Luís Pedro Castro: o gajo que fotografa a malta ao léu

Um fotógrafo voyeur que saiu de Guimarães para ver o mundo e que se perdeu pelo caminho.

Luís Pedro Castro devia estar, por esta altura, a desenhar cadeiras para uma dessas cadeias de mobiliário tipo LEGO, mas isso seria demasiado normal para um tipo que, desde o secundário, tem a alcunha de Strangelfreak — uma mistura entre o estranho hábito de desenhar anjos e o ar freak de quem tem o corpo carregado de piercings e usa brincos com sapatos de cinderela. Devia, mas não está, porque de tal forma andava ele fartinho das bolas de Berlim do Natário que decidiu trocar Viana do Castelo por Barcelona com a desculpa macaca de que ia estudar fotografia. Por lá, descobriu que afinal não era tão moderninho como a avó dele dizia e começou a partilhar as suas noites com tipas que queriam é ser homens homossexuais, prostitutas, fist fuckers, e todo um conjunto de malta para a qual o vocabulário engavetado da sociedade ainda não encontrou uma descrição. Para descansar a mãe, que já andava a desconfiar que ele se andava a enterrar na coca — e fazer inveja aos amigos que deixou em Guimarães —, começou a cravar a máquina fotográfica ao pessoal conhecido e a fotografar tudo o que lhe acontecia à frente. Criou uma terra paralela, a Lalaland, tornou-se no voyeur oficial de artistas post-porn, publicou um livro e inventou um novo super poder, pois ao que parece as pessoas têm a tendência para começar a foder quando estão à beira da objectiva deste rapaz. PÁRA TUDO! Vamos lá esclarecer isto com o António Variações da fotografia. VICE: Para nós que nunca fomos além da Apúlia, explica lá o que é isso do post-porn?
Luís Pedro Castro: Post-porn é a utilização de sexo e de comportamentos sexuais na perspectiva artística. Quando isto acontece, deixa de ser pornografia porque a mensagem vai para além da sexualidade e da interacção física entre as pessoas. No post-porn, o sexo, que é uma linguagem comum a todos os seres humanos, é usado como forma de captar a atenção para assuntos de maior importância. Um bom exemplo é um trabalho Diana pornoterrorista que, numa performance recente, tinha todos os orifícios ocupados por arte e convidava o público a tirar poemas da rata.

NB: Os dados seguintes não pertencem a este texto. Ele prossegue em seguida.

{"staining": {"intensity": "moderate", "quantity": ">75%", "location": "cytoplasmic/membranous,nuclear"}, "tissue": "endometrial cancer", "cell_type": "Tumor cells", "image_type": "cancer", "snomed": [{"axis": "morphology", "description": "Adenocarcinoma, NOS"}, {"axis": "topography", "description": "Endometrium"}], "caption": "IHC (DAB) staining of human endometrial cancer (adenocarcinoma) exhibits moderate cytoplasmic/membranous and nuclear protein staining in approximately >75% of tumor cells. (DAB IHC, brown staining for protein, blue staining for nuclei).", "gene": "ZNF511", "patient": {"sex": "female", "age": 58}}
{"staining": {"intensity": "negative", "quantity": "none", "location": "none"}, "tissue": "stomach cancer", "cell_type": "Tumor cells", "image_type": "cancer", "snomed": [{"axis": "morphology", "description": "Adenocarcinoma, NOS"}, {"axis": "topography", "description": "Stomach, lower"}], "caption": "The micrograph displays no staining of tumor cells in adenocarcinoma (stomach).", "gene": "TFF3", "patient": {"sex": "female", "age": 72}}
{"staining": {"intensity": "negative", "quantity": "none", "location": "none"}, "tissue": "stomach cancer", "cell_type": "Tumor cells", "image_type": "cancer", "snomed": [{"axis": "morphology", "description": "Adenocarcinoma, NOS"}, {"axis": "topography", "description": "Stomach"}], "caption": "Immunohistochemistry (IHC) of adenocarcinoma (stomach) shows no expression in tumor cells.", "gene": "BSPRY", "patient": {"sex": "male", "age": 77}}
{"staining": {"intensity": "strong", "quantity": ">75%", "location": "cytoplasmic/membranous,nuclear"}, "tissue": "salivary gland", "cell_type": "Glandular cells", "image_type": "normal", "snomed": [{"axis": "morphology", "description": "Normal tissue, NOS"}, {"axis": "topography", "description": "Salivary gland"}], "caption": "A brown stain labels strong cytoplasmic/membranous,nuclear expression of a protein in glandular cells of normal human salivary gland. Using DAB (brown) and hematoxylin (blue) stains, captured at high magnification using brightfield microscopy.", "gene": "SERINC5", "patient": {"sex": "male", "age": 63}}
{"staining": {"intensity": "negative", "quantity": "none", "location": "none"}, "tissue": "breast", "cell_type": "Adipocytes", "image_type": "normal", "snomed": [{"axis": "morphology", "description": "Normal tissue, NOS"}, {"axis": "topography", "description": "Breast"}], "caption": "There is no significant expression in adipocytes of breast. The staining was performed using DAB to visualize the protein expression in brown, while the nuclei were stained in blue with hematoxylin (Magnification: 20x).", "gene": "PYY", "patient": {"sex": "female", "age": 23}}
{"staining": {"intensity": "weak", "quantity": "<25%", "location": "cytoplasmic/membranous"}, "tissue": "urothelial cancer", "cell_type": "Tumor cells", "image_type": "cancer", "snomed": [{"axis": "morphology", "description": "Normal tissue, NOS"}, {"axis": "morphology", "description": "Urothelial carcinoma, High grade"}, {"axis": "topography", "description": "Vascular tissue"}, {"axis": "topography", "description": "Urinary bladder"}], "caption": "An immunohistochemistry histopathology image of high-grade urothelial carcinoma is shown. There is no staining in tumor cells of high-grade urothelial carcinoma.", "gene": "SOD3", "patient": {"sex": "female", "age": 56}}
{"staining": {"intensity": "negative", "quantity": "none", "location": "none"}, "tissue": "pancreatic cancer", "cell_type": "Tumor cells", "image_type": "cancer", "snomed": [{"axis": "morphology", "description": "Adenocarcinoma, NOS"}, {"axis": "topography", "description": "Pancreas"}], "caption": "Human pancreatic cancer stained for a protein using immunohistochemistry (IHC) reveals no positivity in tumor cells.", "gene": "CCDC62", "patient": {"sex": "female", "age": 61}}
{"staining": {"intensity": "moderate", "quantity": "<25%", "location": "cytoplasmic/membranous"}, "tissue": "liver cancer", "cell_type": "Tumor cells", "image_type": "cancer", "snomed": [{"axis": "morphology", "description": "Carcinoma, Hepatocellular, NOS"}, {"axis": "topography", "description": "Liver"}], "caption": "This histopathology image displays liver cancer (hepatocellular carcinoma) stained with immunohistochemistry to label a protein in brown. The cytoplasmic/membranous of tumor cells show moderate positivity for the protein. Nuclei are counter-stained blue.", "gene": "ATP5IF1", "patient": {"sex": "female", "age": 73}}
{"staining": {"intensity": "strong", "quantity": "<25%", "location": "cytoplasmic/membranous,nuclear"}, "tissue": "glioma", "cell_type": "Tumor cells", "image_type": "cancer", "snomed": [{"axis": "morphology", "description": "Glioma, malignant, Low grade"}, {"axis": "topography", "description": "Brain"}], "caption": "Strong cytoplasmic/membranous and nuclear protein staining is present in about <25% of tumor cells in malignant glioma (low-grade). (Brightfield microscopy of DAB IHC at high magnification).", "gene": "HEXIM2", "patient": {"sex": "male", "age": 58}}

E o teu trabalho mostra o quê a partir do sexo?
O meu objectivo, quando tiro uma fotografia, é fazer com que as pessoas a olhem mais do que 30 segundos, que se perguntem o que é aquilo. Se vêem um corpo que tem mamas, mas está carregado de pêlos se questionem: “É homem ou mulher?” No fundo, o objectivo é dar voz às pessoas que são discriminadas dentro da comunidade LGBT e mostrar que existem comportamentos muito mais fora da norma do que aqueles que nós temos, que existe pessoal a levar vidas muito hardcore. E como é que te lembraste de começar a fotografar estas cenas?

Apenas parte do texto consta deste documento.